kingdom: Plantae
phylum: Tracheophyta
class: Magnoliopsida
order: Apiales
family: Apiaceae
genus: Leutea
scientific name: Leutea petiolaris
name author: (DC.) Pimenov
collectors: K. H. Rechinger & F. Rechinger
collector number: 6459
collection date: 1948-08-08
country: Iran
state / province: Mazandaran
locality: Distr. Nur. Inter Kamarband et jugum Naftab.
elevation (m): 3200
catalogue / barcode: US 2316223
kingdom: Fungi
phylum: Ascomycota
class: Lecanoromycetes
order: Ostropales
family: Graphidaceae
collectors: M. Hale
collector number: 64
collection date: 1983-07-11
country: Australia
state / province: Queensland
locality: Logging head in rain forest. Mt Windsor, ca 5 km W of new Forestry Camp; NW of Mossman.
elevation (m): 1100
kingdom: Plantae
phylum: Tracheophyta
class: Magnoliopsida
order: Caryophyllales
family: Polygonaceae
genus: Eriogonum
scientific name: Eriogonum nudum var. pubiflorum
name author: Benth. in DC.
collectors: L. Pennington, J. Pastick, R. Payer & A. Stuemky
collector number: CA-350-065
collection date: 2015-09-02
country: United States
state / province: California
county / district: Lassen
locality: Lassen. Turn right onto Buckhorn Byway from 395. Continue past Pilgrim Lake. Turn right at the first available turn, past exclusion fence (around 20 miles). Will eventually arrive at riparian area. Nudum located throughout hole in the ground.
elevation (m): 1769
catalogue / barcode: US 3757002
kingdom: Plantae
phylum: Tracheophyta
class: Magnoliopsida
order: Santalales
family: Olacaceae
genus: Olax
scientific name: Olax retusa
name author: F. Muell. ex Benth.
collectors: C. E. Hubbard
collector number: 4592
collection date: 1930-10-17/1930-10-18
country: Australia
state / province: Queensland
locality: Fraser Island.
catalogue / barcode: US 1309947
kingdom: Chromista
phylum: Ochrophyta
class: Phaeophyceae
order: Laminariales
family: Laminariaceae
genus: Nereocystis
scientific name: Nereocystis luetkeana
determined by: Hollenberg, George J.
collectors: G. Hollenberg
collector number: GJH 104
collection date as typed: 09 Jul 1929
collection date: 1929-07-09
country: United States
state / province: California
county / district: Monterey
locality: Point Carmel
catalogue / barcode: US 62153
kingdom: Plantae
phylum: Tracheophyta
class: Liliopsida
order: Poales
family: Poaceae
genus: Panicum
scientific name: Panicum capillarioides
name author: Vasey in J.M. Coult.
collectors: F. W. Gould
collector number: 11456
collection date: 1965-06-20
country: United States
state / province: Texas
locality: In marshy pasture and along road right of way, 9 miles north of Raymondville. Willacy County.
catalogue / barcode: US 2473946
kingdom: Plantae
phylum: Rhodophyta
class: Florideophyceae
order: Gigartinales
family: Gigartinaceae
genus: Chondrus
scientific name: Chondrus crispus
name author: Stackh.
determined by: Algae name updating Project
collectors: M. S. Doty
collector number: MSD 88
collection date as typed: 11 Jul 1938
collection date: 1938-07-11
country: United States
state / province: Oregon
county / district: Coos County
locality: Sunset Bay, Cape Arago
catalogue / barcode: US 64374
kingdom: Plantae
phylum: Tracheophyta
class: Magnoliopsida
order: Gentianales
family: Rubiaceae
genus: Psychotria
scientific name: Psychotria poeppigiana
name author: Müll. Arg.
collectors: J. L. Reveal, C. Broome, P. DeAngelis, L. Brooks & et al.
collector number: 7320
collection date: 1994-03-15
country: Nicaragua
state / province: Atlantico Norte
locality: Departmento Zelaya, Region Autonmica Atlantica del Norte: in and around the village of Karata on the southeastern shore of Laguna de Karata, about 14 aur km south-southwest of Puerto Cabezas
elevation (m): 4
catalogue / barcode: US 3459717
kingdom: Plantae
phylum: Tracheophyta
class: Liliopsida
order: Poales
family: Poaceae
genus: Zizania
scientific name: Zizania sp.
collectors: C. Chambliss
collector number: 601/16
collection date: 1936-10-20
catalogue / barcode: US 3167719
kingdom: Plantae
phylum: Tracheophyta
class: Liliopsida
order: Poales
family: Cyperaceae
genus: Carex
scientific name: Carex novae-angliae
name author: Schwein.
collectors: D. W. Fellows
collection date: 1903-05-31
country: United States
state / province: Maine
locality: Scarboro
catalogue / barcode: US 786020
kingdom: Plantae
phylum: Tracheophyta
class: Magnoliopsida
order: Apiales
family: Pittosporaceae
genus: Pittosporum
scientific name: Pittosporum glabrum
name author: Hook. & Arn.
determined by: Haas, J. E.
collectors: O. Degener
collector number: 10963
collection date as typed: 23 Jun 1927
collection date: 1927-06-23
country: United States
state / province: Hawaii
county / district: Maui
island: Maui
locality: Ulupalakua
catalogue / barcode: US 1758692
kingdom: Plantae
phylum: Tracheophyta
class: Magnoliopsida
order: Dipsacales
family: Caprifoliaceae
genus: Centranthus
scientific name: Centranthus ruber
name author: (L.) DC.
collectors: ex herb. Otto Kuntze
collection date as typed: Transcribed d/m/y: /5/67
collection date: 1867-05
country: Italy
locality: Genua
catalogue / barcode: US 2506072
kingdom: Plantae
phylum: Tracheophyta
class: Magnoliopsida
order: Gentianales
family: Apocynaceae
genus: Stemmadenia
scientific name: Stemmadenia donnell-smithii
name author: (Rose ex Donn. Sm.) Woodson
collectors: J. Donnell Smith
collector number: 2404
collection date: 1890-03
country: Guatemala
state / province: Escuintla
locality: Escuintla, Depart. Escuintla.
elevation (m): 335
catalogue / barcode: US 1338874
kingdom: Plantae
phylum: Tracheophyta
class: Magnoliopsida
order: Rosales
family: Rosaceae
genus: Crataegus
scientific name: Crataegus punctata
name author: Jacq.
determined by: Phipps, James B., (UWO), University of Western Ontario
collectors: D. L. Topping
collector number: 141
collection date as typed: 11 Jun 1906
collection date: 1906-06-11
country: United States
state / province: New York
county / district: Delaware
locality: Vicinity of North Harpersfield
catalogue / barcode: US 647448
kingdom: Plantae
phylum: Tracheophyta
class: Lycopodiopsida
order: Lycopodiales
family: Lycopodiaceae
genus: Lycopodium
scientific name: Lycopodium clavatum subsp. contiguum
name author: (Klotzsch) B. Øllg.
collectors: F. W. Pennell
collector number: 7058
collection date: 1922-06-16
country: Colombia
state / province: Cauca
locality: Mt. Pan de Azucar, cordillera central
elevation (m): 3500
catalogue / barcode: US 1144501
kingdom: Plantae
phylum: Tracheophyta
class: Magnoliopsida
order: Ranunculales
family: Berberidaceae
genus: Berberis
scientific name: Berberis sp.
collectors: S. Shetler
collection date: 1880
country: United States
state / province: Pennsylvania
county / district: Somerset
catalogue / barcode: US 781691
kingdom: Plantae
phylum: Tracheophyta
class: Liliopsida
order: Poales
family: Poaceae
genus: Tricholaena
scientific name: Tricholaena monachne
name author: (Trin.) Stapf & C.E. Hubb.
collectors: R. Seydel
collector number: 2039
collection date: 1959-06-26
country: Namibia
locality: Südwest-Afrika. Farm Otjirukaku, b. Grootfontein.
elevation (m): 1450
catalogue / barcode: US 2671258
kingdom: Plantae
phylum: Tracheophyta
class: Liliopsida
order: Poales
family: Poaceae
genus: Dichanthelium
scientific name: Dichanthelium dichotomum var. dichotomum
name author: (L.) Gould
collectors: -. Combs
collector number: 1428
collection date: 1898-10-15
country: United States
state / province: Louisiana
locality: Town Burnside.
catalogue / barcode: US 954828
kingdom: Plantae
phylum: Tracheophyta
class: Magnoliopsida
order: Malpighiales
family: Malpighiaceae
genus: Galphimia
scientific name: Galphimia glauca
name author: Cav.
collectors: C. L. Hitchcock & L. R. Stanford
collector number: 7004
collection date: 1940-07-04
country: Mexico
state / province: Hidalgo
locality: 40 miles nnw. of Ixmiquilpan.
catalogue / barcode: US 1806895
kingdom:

* _Challenge_
Edit the lines of the material starting at the line containing "collectors: C. E. Hubbard" and ending at the line containing "name author: Vasey in J.M. Coult.", replacing "locality" with "place" and leaving everything else unchanged.

* _Response_
collectors: C. E. Hubbard
collector number: 4592
collection date: 1930-10-17/1930-10-18
country: Australia
state / province: Queensland
place: Fraser Island.
catalogue / barcode: US 1309947
kingdom: Chromista
phylum: Ochrophyta
class: Phaeophyceae
order: Laminariales
family: Laminariaceae
genus: Nereocystis
scientific name: Nereocystis luetkeana
determined by: Hollenberg, George J.
collectors: G. Hollenberg
collector number: GJH 104
collection date as typed: 09 Jul 1929
collection date: 1929-07-09
country: United States
state / province: California
county / district: Monterey
place: Point Carmel
catalogue / barcode: US 62153
kingdom: Plantae
phylum: Tracheophyta
class: Liliopsida
order: Poales
family: Poaceae
genus: Panicum
scientific name: Panicum capillarioides
name author: Vasey in J.M. Coult.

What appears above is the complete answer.